═════ Document extract ═════

In 2007, Gils Carbó opposed the approval of the Extrajudicial Preventive Agreement of the company Cablevisión with its creditors. This agreement was later used to justify the merger of Cablevisión and Multicanal, carried out in December 2007 with a decree signed by President Néstor Kirchner.

===Attorney General of Argentina===
She was nominated by the Executive Branch in June 2012 to serve as Attorney General of the Nation (Procuradora General de la Nación) after the resignation of Esteban Righi from that position. The statement sent to parliament was approved that August, obtaining 63 votes in favor and only 3 against in the Argentine Senate. President Cristina Fernández de Kirchner swore in Gils Carbó on 29 August 2012.

In January 2015, prosecutor Guillermo Marijuán charged Gils Carbó with the crimes of non-compliance with the duties of a public official and abuse of authority. This was the result of a case in which Judge Claudio Bonadio complained that she did not comply with the protocol of procedures before the request for removal of prosecutor Carlos Gonella, head of the Office of the Prosecutor for Economic Crime and Money Laundering. Gonella was accused of the public dissemination of a case for money laundering against relatives and friends of Valentín Temes Coto, a Spanish businessman. The latter had been sentenced to 20 years in prison for the "White Apples" case, the largest drug trafficking prosecution in Argentina. The Attorney General received the support of more than 80 prosecutors and judicial officials. Some 120 prosecutors from the Public Ministry expressed their support for Gils Carbó, noting their "deep concern" about the demonstrations carried out by various political actors "in the middle of the electoral campaign", and that they exerted "undue pressure" on the official with the demand for her resignation.

═════

→ **Questions on the material**:
1. List every person named in the passage on Gils Carbó's career, apart from Gils Carbó herself.
2. According to the passage on Gils Carbó's career, how did the Argentine Senate vote on her nomination as Attorney General?
3. Write a continuation of the passage on Gils Carbó's career, picking up after its final sentence.

═════ Dataset content ═════

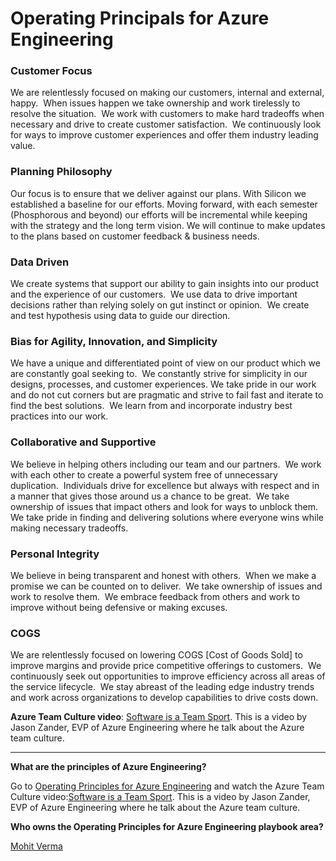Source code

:# Operating Principals for Azure Engineering


### **Customer Focus**

We are relentlessly focused on making our customers, internal and external, happy.  When issues happen we take ownership and work tirelessly to resolve the situation.  We work with customers to make hard tradeoffs when necessary and drive to create customer satisfaction.  We continuously look for ways to improve customer experiences and offer them industry leading value.

### **Planning Philosophy**

Our focus is to ensure that we deliver against our plans. With Silicon we established a baseline for our efforts. Moving forward, with each semester (Phosphorous and beyond) our efforts will be incremental while keeping with the strategy and the long term vision. We will continue to make updates to the plans based on customer feedback & business needs.

### **Data Driven**

We create systems that support our ability to gain insights into our product and the experience of our customers.  We use data to drive important decisions rather than relying solely on gut instinct or opinion.  We create and test hypothesis using data to guide our direction.

### **Bias for Agility, Innovation, and Simplicity**

We have a unique and differentiated point of view on our product which we are constantly goal seeking to.  We constantly strive for simplicity in our designs, processes, and customer experiences. We take pride in our work and do not cut corners but are pragmatic and strive to fail fast and iterate to find the best solutions.  We learn from and incorporate industry best practices into our work.

### **Collaborative and Supportive**

We believe in helping others including our team and our partners.  We work with each other to create a powerful system free of unnecessary duplication.  Individuals drive for excellence but always with respect and in a manner that gives those around us a chance to be great.  We take ownership of issues that impact others and look for ways to unblock them.  We take pride in finding and delivering solutions where everyone wins while making necessary tradeoffs.

### **Personal Integrity**

We believe in being transparent and honest with others.  When we make a promise we can be counted on to deliver.  We take ownership of issues and work to resolve them.  We embrace feedback from others and work to improve without being defensive or making excuses.

### **COGS**

We are relentlessly focused on lowering COGS [Cost of Goods Sold] to improve margins and provide price competitive offerings to customers.  We continuously seek out opportunities to improve efficiency across all areas of the service lifecycle.  We stay abreast of the leading edge industry trends and work across organizations to develop capabilities to drive costs down.

**Azure Team Culture video**: [Software is a Team Sport](https://msit.microsoftstream.com/video/94b12be5-eee4-4017-aa23-4d905b0d0d2f?referrer=https:%2F%2Fmicrosoft.sharepoint.com%2Fsites%2Finfopedia%2Fipmedia%2Fpages%2Fpageredirect.aspx%3Fpgt%3Dvideo&pge=migrated&pgs=AEVD-3-122858&pgl=94b12be5-eee4-4017-aa23-4d905b0d0d2f&pgc=FTEOnlyhttps://msit.microsoftstream.com/video/94b12be5-eee4-4017-aa23-4d905b0d0d2f?referrer=https:%2F%2Fmicrosoft.sharepoint.com%2Fsites%2Finfopedia%2Fipmedia%2Fpages%2Fpageredirect.aspx%3Fpgt%3Dvideo&pge=migrated&pgs=AEVD-3-122858&pgl=94b12be5-eee4-4017-aa23-4d905b0d0d2f&pgc=FTEOnly). This is a video by Jason Zander, EVP of Azure Engineering where he talk about the Azure team culture.

-----

**What are the principles of Azure Engineering?**

Go to [Operating Principles for Azure Engineering](https://github.com/Azure/fta-playbook/blob/master/ftaplaybook/playbook/Welcome/Operating%20Principals_for_Azure_Engineering.md) and watch the Azure Team Culture video:[Software is a Team Sport](https://msit.microsoftstream.com/video/94b12be5-eee4-4017-aa23-4d905b0d0d2f?referrer=https:%2F%2Fmicrosoft.sharepoint.com%2Fsites%2Finfopedia%2Fipmedia%2Fpages%2Fpageredirect.aspx%3Fpgt%3Dvideo&pge=migrated&pgs=AEVD-3-122858&pgl=94b12be5-eee4-4017-aa23-4d905b0d0d2f&pgc=FTEOnlyhttps://msit.microsoftstream.com/video/94b12be5-eee4-4017-aa23-4d905b0d0d2f?referrer=https:%2F%2Fmicrosoft.sharepoint.com%2Fsites%2Finfopedia%2Fipmedia%2Fpages%2Fpageredirect.aspx%3Fpgt%3Dvideo&pge=migrated&pgs=AEVD-3-122858&pgl=94b12be5-eee4-4017-aa23-4d905b0d0d2f&pgc=FTEOnly). This is a video by Jason Zander, EVP of Azure Engineering where he talk about the Azure team culture.

**Who owns the Operating Principles for Azure Engineering playbook area?**

[Mohit Verma](mailto:moverm@microsoft.com)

═════

→ **Task-by-task outputs**:
1.
Néstor Kirchner
Esteban Righi
Cristina Fernández de Kirchner
Guillermo Marijuán
Claudio Bonadio
Carlos Gonella
Valentín Temes Coto

2. The Senate approved it with 63 votes in favor and 3 against.

3.
In 2017, the national government began a campaign to remove Gils Carbó from her post, and a pro-government deputy suggested that it could be carried out by Mauricio Macri through a decree. The President himself remarked that she did not have "the moral authority to exercise the position".

On 30 October 2017, she submitted her resignation to the Attorney General's Office, due to the fact that she had been prosecuted for fraudulent administration in the purchase of a property at the beginning of that month. Her resignation was effective on 31 December 2017.